An anonymous reader writes "I always thought that the SSD was a questionable place to store private data. These researchers at UCSD's Non-Volatile Systems Laboratory have torn apart SSDs and have found remnant data even after running several open source and commerical secure erase tools. They've also proposed some changes to SSDs that would make them more secure. Makes you think twice about storing data on SSDs — once you put it on, getting it off isn't so easy."

Summary

[Orgasmatron]

Block storage devices have more capacity than they report.

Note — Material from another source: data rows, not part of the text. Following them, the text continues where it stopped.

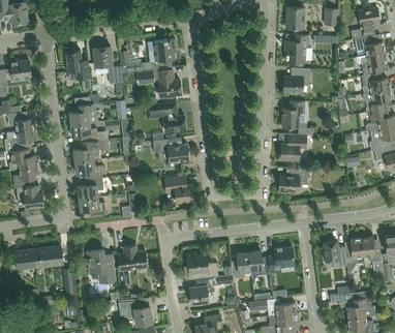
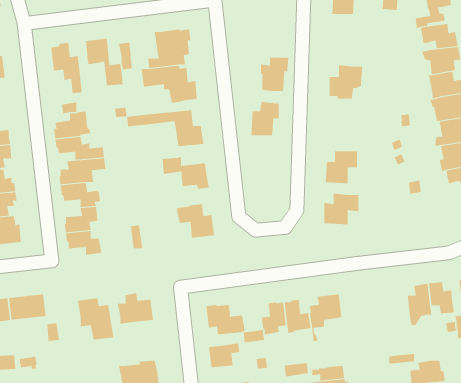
building: [285,35,308,62] -> [260,57,289,92]
building: [281,100,304,127] -> [250,102,279,136]
building: [324,241,346,267] -> none

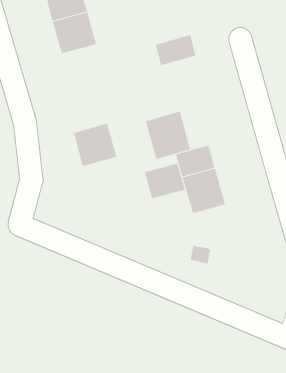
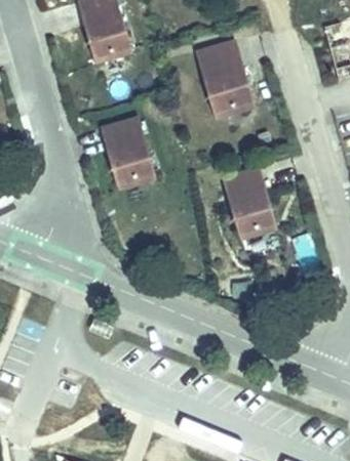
building: none -> [98,118,144,152]
building: [145,111,191,160] -> [202,66,254,120]
building: [144,163,185,199] -> none

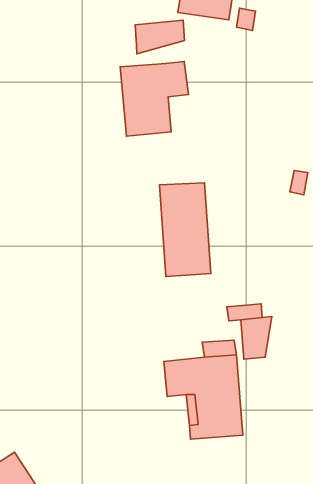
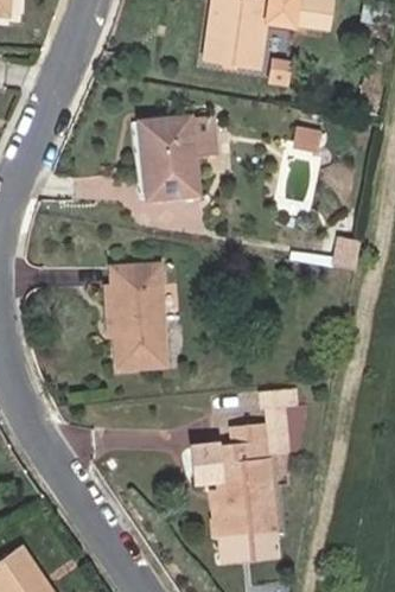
building: [135,20,185,54] -> none
building: [160,183,211,277] -> [109,265,166,369]
building: none -> [217,530,278,559]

Magnetic disks keep a small reserve of unallocated blocks as a hedge against blocks that fail in use. SSDs keep a much larger reserve because they can only erase in increments that are relatively large compared to their block size.

If you overwrite a sector on a magnetic disk, you will almost always destroy all traces of the old data. The exception is when the drive thinks the old sector has failed or is about to fail, in which case you get an entirely new sector, and your old data is still (possibly) on the old sector. Attacks using magnetic force microscopes to read data from track fringes were possible a decade ago, but there is no reason to think it is possible on a modern drive.

If you overwrite a sector on a SSD, the SSD gives you a whole new block from a list of free blocks, and adds the address of the old block to the list of deleted blocks. Blocks are moved from the deleted list to the free list when the SSD has some free time, or when one is really needed. There is currently no mechanism to force the SSD to actually erase a sector.

This is all known, and there are mechanisms built into the specs to provide a secure erase. What their research is showing, however, is that these mechanisms don't always work. A number of them are buggy, and at least one just plain lies, claiming to have done the secure erase, but actually just doing the normal pointer update trick just like any other write.